Hybridization and staining
Hybridization cocktail was prepared, which includes controls at the fragmented cRNA. The samples were hybridized in the array at 45°C for 17 h using GeneChip Hybridization Oven 640. Immediately following hybridization, the array underwent an automated washing and staining protocol (R-Phycoerythin Streptavidin conjugated, Molecular Probes) on the GeneChip Fluidics Station 400. The arrays were then scanned with a GeneChip Scanner 3000 (Affymetrix).
Microarray data analysis
Data preparation, analysis, and integration were performed using Affymetrix’s GeneChip Operating Software (GCOS). The software was used to perform image processing, evaluation of data quality, normalization, transformation, and filtering, so that data was ready for further analysis. Wilcoxon’s rank test was used in comparison analysis to derive biologically significant results from the raw probe cell intensities on expression arrays. For comparison analysis, each probe set on the experiment array was compared with its counterpart on the control array to calculate the change in P- value that was used to generate the difference call of increase (I; P < 0.04), marginal increase (MI; P < 0.04 to P < 0.06), decrease (D; P> 0.997), marginal decrease (MD; P> 0.992 to P > 0.997), or no change (NC: P > 0.06 to P < 0.997). Comparison analysis was used to generate a signal log ratio for each probe prior to experimental array to the corresponding probe pair on the control array. This strategy cancels out differences resulting from different probe finding coefficients. Signal log ratio was computed by using a one-step Tukey’s biweight method by taking a mean of the log ratio of probe pair intensities across the two arrays.
Once the absolute and comparison data files were created in GCOS, genes were identified with signal intensity differences using BULLFROG v12.3 TG (Lockhart and Lockhart) and GeneSpring (Silicon Genetics). In the BULLFROG analysis, the filtering criteria used to find genes unique to DDC 7 days was the following: a change call of increase/marginal increase or decrease/marginal decrease, fold change > 1.7 and a present call in at least one of the arrays. In GeneSpring the probes were first normalized using “Per Gene: Normalize to median”. Next, transcripts were determined to be differentially expressed based on the following criteria: a Change Call of Increase, Marginal Increase, Decrease, or Marginal Decrease with a Change P value < 0.006 or > 0.994, a Signal Log Ratio < -0.08 or > 0.8, a Present Call for the probe set in either or both experimental conditions, and a minimum signal intensity of 50 of a probe in either or both of the experimental files.

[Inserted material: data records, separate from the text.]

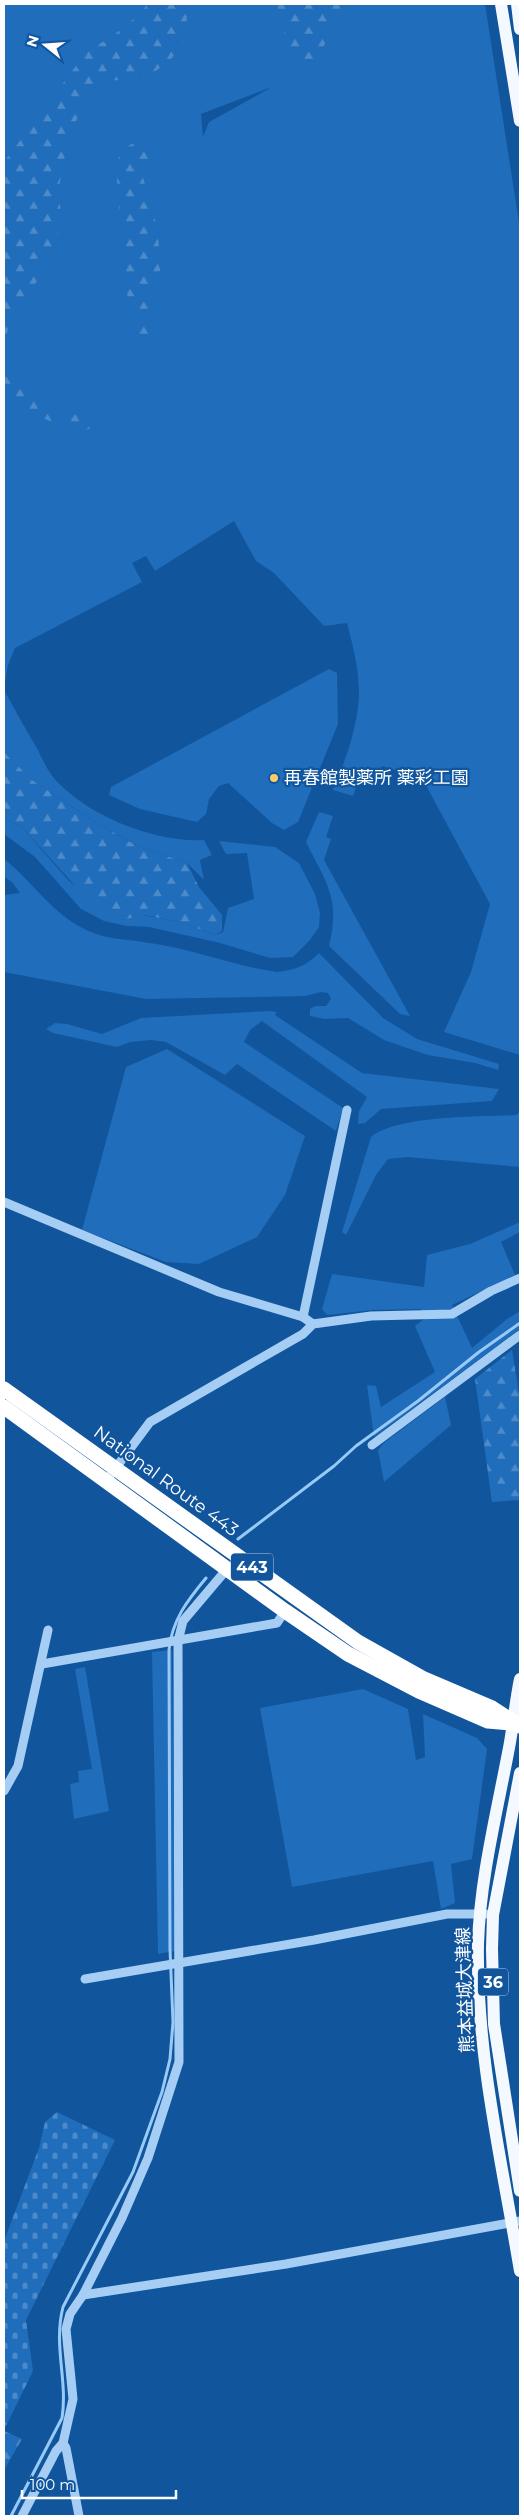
<svg xmlns="http://www.w3.org/2000/svg" width="524" height="2520" viewBox="0 0 524 2520" font-family="Montserrat,'Noto Sans JP',sans-serif">
<style>
.green{fill:#1f6dbb;fill-rule:evenodd}
.forest{fill:url(#forest-firs)}
.cemetery{fill:url(#cemetery-stones)}
.lines{fill:none;stroke-linecap:round;stroke-linejoin:round}
.stream{stroke:#98caf8;stroke-width:3}
.minor{stroke:#a6cef5;stroke-width:9}
.major{stroke:#f4f9ff;stroke-width:12}
.highway{stroke:#fff;stroke-width:15}
.poi-dot{fill:#ffcc6a;stroke:#11559d;stroke-width:2}
.labels{text-anchor:middle;dominant-baseline:central;stroke-width:4.5;stroke-linejoin:round;paint-order:stroke}
.shield{fill:#11559d;stroke:#b8cce2;stroke-width:1}
.shield-label{font-size:16px;font-weight:bold;fill:#fff}
.poi-label{font-size:18px;fill:#fff;stroke:#11559d;text-anchor:start}
.street-label{font-size:18px;fill:#fff;stroke:#11559d}
</style>
<defs>
<pattern id="forest-firs" width="22" height="20" patternUnits="userSpaceOnUse" patternTransform="scale(1.25)"><rect width="22" height="20" fill="#1f6dbb"/><path d="M5 1l3.5 6h-7zM16 11l3.5 6h-7z" fill="#4c8ac9"/></pattern>
<pattern id="cemetery-stones" width="16" height="16" patternUnits="userSpaceOnUse" patternTransform="scale(1.25)"><rect width="16" height="16" fill="#1f6dbb"/><path d="M2 7V4a2 2 0 0 1 4 0v3zM10 15v-3a2 2 0 0 1 4 0v3z" fill="#4c8ac9"/></pattern>
</defs>
<rect width="100%" height="100%" fill="#11559d"/>
<g class="green">
<path d="M4,4H485L520,229V1055L444,1032L471,972L490,904L422,778L382,766L377,784L359,778L353,796L333,790C345,763 359,722 359,693C359,669 353,646 347,623L324,626L274,573L256,561L234,521L155,571L146,556L132,563L142,582L15,648L8,665L4,689ZM272,87L209,122L203,137L201,114Z"/>
<polygon points="329,669 337,673 338,724 298,822 284,830 272,823 228,783 219,786 209,799 206,814 197,822 140,809 109,795 111,787"/>
<path d="M4,690C15,710 26,730 38,750C42,759 47,769 53,777C85,815 155,843 204,840L212,855L200,860L204,880L187,863L139,847L92,820L32,780L4,752Z"/>
<path d="M319,812L333,816L326,837L331,839L324,860L410,1016L400,1014L329,946C341,898 326,883 306,842Z"/>
<polygon points="4,819 21,826 69,881 122,920 142,915 180,922 215,935 223,932 228,908 254,899 247,853 226,854 219,841 275,847 299,863 315,894 320,913 319,927 310,940 293,957 270,958 220,943 149,927 127,926 104,921 81,909 35,857 4,834"/>
<path d="M4,859C30,879 48,908 77,925C105,941 121,938 150,943C193,949 234,966 277,972C295,970 306,966 319,953L383,1018L417,1039L499,1064L498,1070L475,1063L428,1055L407,1048L384,1040L348,1018L324,1019L310,1016V1009L315,1006H326L331,999L328,993L321,992L305,996L146,999L4,972V895L20,893L12,882L4,877Z"/>
<polygon points="270,1011 277,1012 275,1015 362,1073 499,1089 492,1101 381,1109 365,1123 358,1124 359,1111 367,1097 262,1021 250,1030 244,1042 343,1108 336,1131 237,1064 225,1075 166,1042 151,1040 130,1042 117,1047 53,1033 46,1029 55,1023 67,1024 102,1034 141,1018"/>
<polygon points="167,1049 305,1136 285,1195 257,1237 199,1264 166,1262 82,1230 126,1067"/>
<path d="M520,1112V1167L408,1157L388,1159L376,1175L346,1235L342,1232L371,1137C398,1115 479,1117 516,1115Z"/>
<polygon points="520,1222 520,1232 501,1242 515,1275 452,1305 472,1348 507,1319 520,1311 520,1329 374,1437 367,1385 376,1386 381,1407 435,1372 415,1326 424,1319 421,1309 373,1310 327,1315 322,1309 332,1274 424,1287 427,1255 470,1244"/>
<polygon points="445,1397 451,1425 384,1482 378,1450 385,1442"/>
<polygon points="172,1650 175,1951 158,1954 152,1652"/>
<polygon points="85,1667 109,1811 74,1819 70,1784 79,1782 78,1771 92,1769 75,1669"/>
<polygon points="363,1689 408,1709 416,1760 425,1757 423,1714 477,1738 487,1749 472,1859 451,1864 455,1903 441,1909 433,1861 292,1887 260,1708"/>
</g>
<g class="forest">
<path d="M147,4H188L185,39L170,61L147,77L99,82C76,111 65,147 60,183C58,198 63,215 59,229C55,244 47,265 39,278C24,302 7,319 4,348V162L88,50L110,38L141,13Z"/>
<polygon points="275,4 357,4 333,25 322,50 312,62 298,60 286,42 281,13"/>
<path d="M141,139C157,150 151,160 142,174L158,230L160,271L149,302L154,328L144,347V353L125,287L116,167L121,150Z"/>
<polygon points="4,361 51,407 77,415 96,413 91,428 79,433 33,414 4,386"/>
<polygon points="4,752 32,780 92,820 139,847 187,863 199,887 222,915 222,931 215,935 180,922 144,915 122,920 98,911 21,826 4,819"/>
<polygon points="512,1350 520,1400 520,1500 492,1502 475,1379"/>
<polygon points="4,2431 22,2439 4,2470"/>
</g>
<polygon class="cemetery" points="57,2112 115,2140 26,2320 33,2371 6,2426 4,2425 4,2241 39,2148 45,2122"/>
<g class="lines">
<g class="stream">
<polyline points="238,1539 334,1466 356,1446 418,1401 479,1352 520,1323"/>
<path d="M11,2516L62,2418C68,2380 53,2346 63,2307L133,2172L162,2092L170,2059L173,2022L170,1949L169,1650C172,1620 187,1601 206,1578"/>
</g>
<g class="minor">
<polyline points="4,1202 219,1292 303,1317 313,1324"/>
<polyline points="303,1317 347,1110"/>
<polyline points="372,1445 520,1335"/>
<polyline points="106,1481 150,1422 303,1334 313,1324 371,1316 452,1314 491,1291 520,1278"/>
<polyline points="42,1664 277,1623 285,1611"/>
<polyline points="4,1791 18,1766 48,1630"/>
<polyline points="85,1979 314,1940 447,1914 486,1914"/>
<polyline points="83,2295 286,2264 520,2221"/>
<polyline points="63,2443 66,2448 79,2516"/>
<polyline points="22,2516 56,2451 63,2443 73,2399 66,2329 70,2314 83,2295 122,2218 148,2158 179,2062 178,1641 183,1621 227,1569"/>
</g>
<g class="major">
<polyline points="501,4 520,121"/>
<polyline points="517,4 520,29"/>
<path d="M520,1679C515,1703 513,1729 508,1753C496,1816 480,1880 478,1944C476,2055 502,2162 520,2271"/>
<polyline points="520,1773 493,1915 492,1949 494,2024 520,2191"/>
</g>
<g class="highway">
<polyline points="4,1389 358,1642 424,1679 492,1708 520,1726"/>
<polyline points="4,1407 285,1611 348,1654 419,1691 488,1721 511,1723"/>
</g>
</g>
<circle class="poi-dot" cx="274" cy="778" r="5"/>
<g class="labels">
<g class="shield">
<rect x="231" y="1553.5" width="42" height="27" rx="4"/>
<rect x="478" y="1968.5" width="30" height="27" rx="4"/>
</g>
<g class="shield-label">
<text x="252" y="1567">443</text>
<text x="493" y="1982">36</text>
</g>
<g class="poi-label">
<text x="284" y="778">再春館製薬所 薬彩工園</text>
</g>
<g class="street-label">
<text transform="translate(166 1481) rotate(36)">National Route 443</text>
<text transform="translate(465 1990) rotate(-92)">熊本益城大津線</text>
</g>
</g>
<rect width="524" height="2520" fill="none" stroke="#ffffff" stroke-width="10"/>
<g transform="translate(45 45) rotate(287)" stroke="#11559d" stroke-width="4" paint-order="stroke">
<path d="M0-4L9 19L0 12L-9 19Z" fill="#ffffff"/>
<text y="-8" font-size="14" font-weight="bold" text-anchor="middle" fill="#ffffff">N</text>
</g>
<path d="M22 2490v8h154v-8" fill="none" stroke="#ffffff" stroke-width="2.5"/>
<text x="30" y="2490" font-size="15" fill="#ffffff" stroke="#11559d" stroke-width="4" paint-order="stroke">100 m</text>
</svg>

After generating a list of differentially expressed genes, downstream analysis was performed. The filtered transcripts were clustered in GeneSpring using SOM and K-means and GeneTree to find similar patterns of gene expression. The lists of transcripts were also uploaded into GenMapp (Gene Micro Array Pathway Profiler, Gladstone Institutes University of California at San Francisco). GenMapp clusters the transcripts based on biological function.

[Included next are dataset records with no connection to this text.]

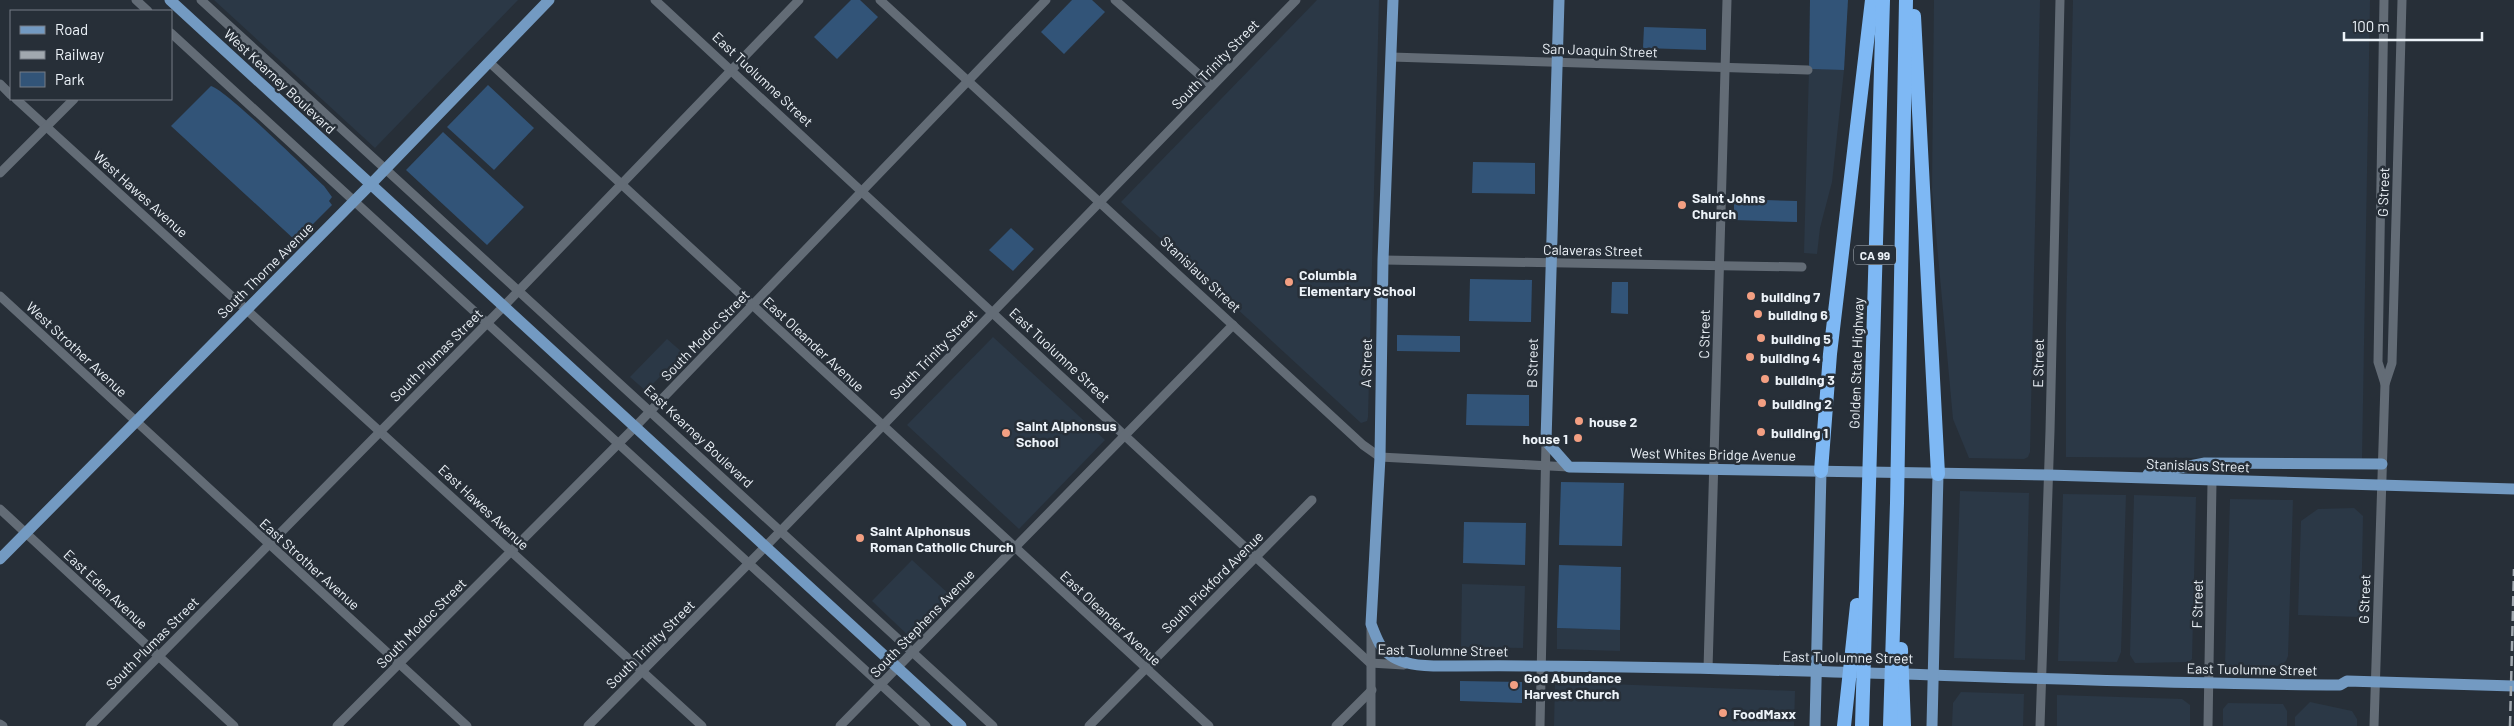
<svg xmlns="http://www.w3.org/2000/svg" width="2514" height="726" font-family="Barlow,sans-serif">
<rect width="100%" height="100%" fill="#272f38"/>
<!-- built -->
<g fill="#2b3846">
<path d="M214,0h304l-143,148z"/>
<path d="M1317,0h62l-11,417 -1,4 -6,2 -240,-221z"/>
<path d="M1934,0h106l-10,452 -2,5 -4,2 -55,-1 -16,-39 -21,-229z"/>
<path d="M2073,0h297l-8,459 -296,-2v-134z"/>
<path d="M1809,69l35,1 -12,112 -12,46 -3,26 -13,-1z"/>
<path d="M993,337l112,103 -86,89 -112,-104z"/>
<path d="M667,339l16,14 -37,38 -16,-14z"/>
<path d="M1960,491l69,2 -4,167 -71,-2z"/>
<path d="M2063,494l63,1 -5,157 -4,10 -59,-1z"/>
<path d="M2134,495l62,2 -4,162 -3,3 -54,1 -5,-8z"/>
<path d="M2230,499l63,1 -5,156 -2,5 -6,5 -55,-1z"/>
<path d="M2354,508l9,8 -2,101 -63,-2 3,-94 17,-12z"/>
<path d="M912,560l40,37 -40,42 -40,-38z"/>
<path d="M1462,584l63,2 -2,62 -62,-1z"/>
<path d="M1557,628l63,2v21l-63,-2z"/>
<path d="M1555,682l240,9 -1,35h-240z"/>
<path d="M1961,692l63,2 -1,32h-71l1,-23z"/>
<path d="M2057,695l125,4 8,6v21h-133z"/>
<path d="M2310,702l42,9 5,8v7h-62v-9z"/>
<path d="M2228,703l55,1 4,7v15h-64v-17z"/>
</g>
<!-- green -->
<g fill="#325478">
<path d="M851,0h9l18,17 -41,42 -23,-22z"/>
<path d="M1072,0h20l13,12 -41,42 -23,-22z"/>
<path d="M1810,0h38l-4,70 -35,-1z"/>
<path d="M1644,27l62,2v21l-63,-2z"/>
<path d="M488,85l46,43 -40,42 -47,-43z"/>
<path d="M211,86c14,3 96,84 113,100l8,11 -3,4 3,4 -36,36 -125,-115z"/>
<path d="M443,132l81,75 -37,38 -81,-75z"/>
<path d="M1473,162l62,1v31l-63,-1z"/>
<path d="M1734,199l63,2v21l-63,-2z"/>
<path d="M1011,228l23,21 -21,22 -24,-21z"/>
<path d="M1470,279l62,1 -1,42 -62,-1z"/>
<path d="M1612,282h16v32l-17,-1z"/>
<path d="M1397,335l63,1v16l-63,-1z"/>
<path d="M1467,394l62,1v31l-63,-1z"/>
<path d="M1561,482l63,1 -2,63 -63,-1z"/>
<path d="M1464,522l62,1 -1,42 -62,-2z"/>
<path d="M1559,565l62,2 -1,63 -63,-2z"/>
<path d="M1460,681l62,1v21l-62,-2z"/>
</g>
<g fill="none" stroke-linecap="round" stroke-linejoin="round">
<!-- minor -->
<g stroke="#636c76" stroke-width="9">
<path d="M136,0l12,11"/>
<path d="M201,0l792,726"/>
<path d="M655,0l715,663 34,2"/>
<path d="M880,0l483,445 17,12 189,10"/>
<path d="M1115,0l97,86"/>
<path d="M2384,0l-6,362 7,22"/>
<path d="M171,33l755,693"/>
<path d="M1391,57l417,13"/>
<path d="M489,62l720,664"/>
<path d="M0,84l11,11"/>
<path d="M16,99l686,627"/>
<path d="M0,173l74,-74"/>
<path d="M1383,260l419,7"/>
<path d="M0,296l467,430"/>
<path d="M0,509l234,217"/>
<path d="M1708,669l19,-669"/>
<path d="M0,724l3,2"/>
<path d="M90,726l414,-420 295,-306"/>
<path d="M337,726l298,-299 411,-427"/>
<path d="M588,726l177,-179 531,-547"/>
<path d="M840,726l393,-401"/>
<path d="M1089,726l223,-226"/>
<path d="M1336,726l36,-36"/>
<path d="M1371,726v-100"/>
<path d="M1540,726l6,-285"/>
<path d="M2040,726l10,-295 10,-431"/>
<path d="M2208,726l4,-244"/>
<path d="M2374,726l11,-342 7,-21 10,-363"/>
</g>
<!-- major -->
<g stroke="#739ac2" stroke-width="11">
<path d="M170,0l791,726"/>
<path d="M1393,0l-10,260 -3,197 -9,167c3,7 6,16 10,22 16,23 51,20 75,20 295,-2 589,17 884,19l7,-4 167,5"/>
<path d="M1559,0l-13,441 23,26 479,8 466,14"/>
<path d="M2148,474l57,-11 177,1"/>
<path d="M0,559l371,-375 178,-184"/>
<path d="M1815,726l6,-255"/>
<path d="M1932,726l6,-252"/>
</g>
<!-- highway -->
<g stroke="#7eb8f4" stroke-width="14">
<path d="M1914,16l24,458"/>
<path d="M1821,471l9,-117 42,-354"/>
<path d="M1901,649l3,77"/>
<path d="M1844,726l13,-121"/>
<path d="M1862,726l21,-726"/>
<path d="M1890,726l7,-223 9,-503"/>
</g>
<!-- rail -->
<path stroke="#a1a8af" stroke-width="2.5" stroke-dasharray="10 5" stroke-linecap="butt" d="M2510,726l4,-157"/>
</g>
<!-- markers -->
<g fill="#f39f82" stroke="#272f38" stroke-width="2">
<circle cx="1682" cy="205" r="5"/>
<circle cx="1289" cy="282" r="5"/>
<circle cx="1751" cy="296" r="5"/>
<circle cx="1758" cy="314" r="5"/>
<circle cx="1761" cy="338" r="5"/>
<circle cx="1750" cy="357" r="5"/>
<circle cx="1765" cy="379" r="5"/>
<circle cx="1762" cy="403" r="5"/>
<circle cx="1579" cy="421" r="5"/>
<circle cx="1761" cy="432" r="5"/>
<circle cx="1006" cy="433" r="5"/>
<circle cx="1578" cy="438" r="5"/>
<circle cx="860" cy="538" r="5"/>
<circle cx="1514" cy="685" r="5"/>
<circle cx="1723" cy="713" r="5"/>
</g>
<g text-anchor="middle" dominant-baseline="central" stroke-width="5" stroke-linejoin="round" paint-order="stroke">
<!-- shield labels -->
<rect fill="#272f38" stroke="#b1b8be" stroke-width="1" x="1854" y="245.5" width="42" height="19" rx="4"/>
<g font-size="12" font-weight="bold" fill="#ecf2f8">
<text x="1875" y="255">CA 99</text>
</g>
<!-- street labels -->
<g font-size="14" fill="#ecf2f8" stroke="#272f38">
<text transform="translate(1600 50) rotate(2)">San Joaquin Street</text>
<text transform="translate(1215 64) rotate(-46)">South Trinity Street</text>
<text transform="translate(763 79) rotate(43)">East Tuolumne Street</text>
<text transform="translate(280 81) rotate(43)">West Kearney Boulevard</text>
<text transform="translate(2383 192) rotate(-88)">G Street</text>
<text transform="translate(141 194) rotate(42)">West Hawes Avenue</text>
<text transform="translate(1593 250) rotate(1)">Calaveras Street</text>
<text transform="translate(265 270) rotate(-45)">South Thorne Avenue</text>
<text transform="translate(1201 274) rotate(43)">Stanislaus Street</text>
<text transform="translate(1704 334) rotate(-89)">C Street</text>
<text transform="translate(705 335) rotate(-46)">South Modoc Street</text>
<text transform="translate(814 344) rotate(43)">East Oleander Avenue</text>
<text transform="translate(77 349) rotate(43)">West Strother Avenue</text>
<text transform="translate(933 354) rotate(-46)">South Trinity Street</text>
<text transform="translate(436 355) rotate(-45)">South Plumas Street</text>
<text transform="translate(1060 355) rotate(43)">East Tuolumne Street</text>
<text transform="translate(1366 363) rotate(-89)">A Street</text>
<text transform="translate(1532 363) rotate(-89)">B Street</text>
<text transform="translate(1856 363) rotate(-88)">Golden State Highway</text>
<text transform="translate(2038 363) rotate(-89)">E Street</text>
<text transform="translate(699 436) rotate(43)">East Kearney Boulevard</text>
<text transform="translate(1713 454) rotate(1)">West Whites Bridge Avenue</text>
<text transform="translate(2198 465) rotate(2)">Stanislaus Street</text>
<text transform="translate(484 507) rotate(43)">East Hawes Avenue</text>
<text transform="translate(310 564) rotate(42)">East Strother Avenue</text>
<text transform="translate(1212 582) rotate(-45)">South Pickford Avenue</text>
<text transform="translate(106 589) rotate(43)">East Eden Avenue</text>
<text transform="translate(2364 599) rotate(-88)">G Street</text>
<text transform="translate(2197 604) rotate(-89)">F Street</text>
<text transform="translate(1111 618) rotate(43)">East Oleander Avenue</text>
<text transform="translate(421 623) rotate(-45)">South Modoc Street</text>
<text transform="translate(922 623) rotate(-46)">South Stephens Avenue</text>
<text transform="translate(152 643) rotate(-45)">South Plumas Street</text>
<text transform="translate(650 644) rotate(-45)">South Trinity Street</text>
<text transform="translate(1443 650) rotate(1)">East Tuolumne Street</text>
<text transform="translate(1848 657) rotate(1)">East Tuolumne Street</text>
<text transform="translate(2252 669) rotate(1)">East Tuolumne Street</text>
</g>
<!-- poi labels -->
<g font-size="14" font-weight="bold" fill="#ecf2f8" stroke="#272f38" text-anchor="start">
<text x="1692" y="197">Saint Johns<tspan x="1692" dy="16">Church</tspan></text>
<text x="1299" y="274">Columbia<tspan x="1299" dy="16">Elementary School</tspan></text>
<text x="1761" y="296">building 7</text>
<text x="1768" y="314">building 6</text>
<text x="1771" y="338">building 5</text>
<text x="1760" y="357">building 4</text>
<text x="1775" y="379">building 3</text>
<text x="1772" y="403">building 2</text>
<text x="1589" y="421">house 2</text>
<text x="1016" y="425">Saint Alphonsus<tspan x="1016" dy="16">School</tspan></text>
<text x="1771" y="432">building 1</text>
<text x="1568" y="438" text-anchor="end">house 1</text>
<text x="870" y="530">Saint Alphonsus<tspan x="870" dy="16">Roman Catholic Church</tspan></text>
<text x="1524" y="677">God Abundance<tspan x="1524" dy="16">Harvest Church</tspan></text>
<text x="1733" y="713">FoodMaxx</text>
</g>
</g>
<!-- legend -->
<rect x="10" y="10" width="162" height="90" fill="#272f38" stroke="#767d85"/>
<rect x="20" y="26" width="25" height="8" fill="#739ac2" stroke="#767d85"/>
<text x="55" y="35" font-size="15" fill="#ecf2f8">Road</text>
<rect x="20" y="51" width="25" height="8" fill="#a1a8af" stroke="#767d85"/>
<text x="55" y="60" font-size="15" fill="#ecf2f8">Railway</text>
<rect x="20" y="72" width="25" height="15" fill="#325478" stroke="#767d85"/>
<text x="55" y="85" font-size="15" fill="#ecf2f8">Park</text>
<!-- scale -->
<path d="M2344 32v8h138v-8" fill="none" stroke="#ecf2f8" stroke-width="2.5"/>
<text x="2352" y="32" font-size="15" fill="#ecf2f8" stroke="#272f38" stroke-width="4" paint-order="stroke">100 m</text>
</svg>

The data illustrated were obtained by using the KEGG web site (http://www.genome.jp/kegg/pathway.htm1
) and blasting the list of total changed genes issued from our experiment for analysis. The website calculates the number of up-regulated and down-regulated genes for each pathway shown in the KEGG graph. To determine the present gene change in each pathway, the number of changed genes present in each pathway was divided by the total number of genes in the same pathway.
The same calculation was performed in the ABI panther (http://www.pantherdb.org/genes
) website to illustrate the pie chart. To determine the percent gene change in each pathway, the number of genes present in each pathway was divided by the total number of changed genes.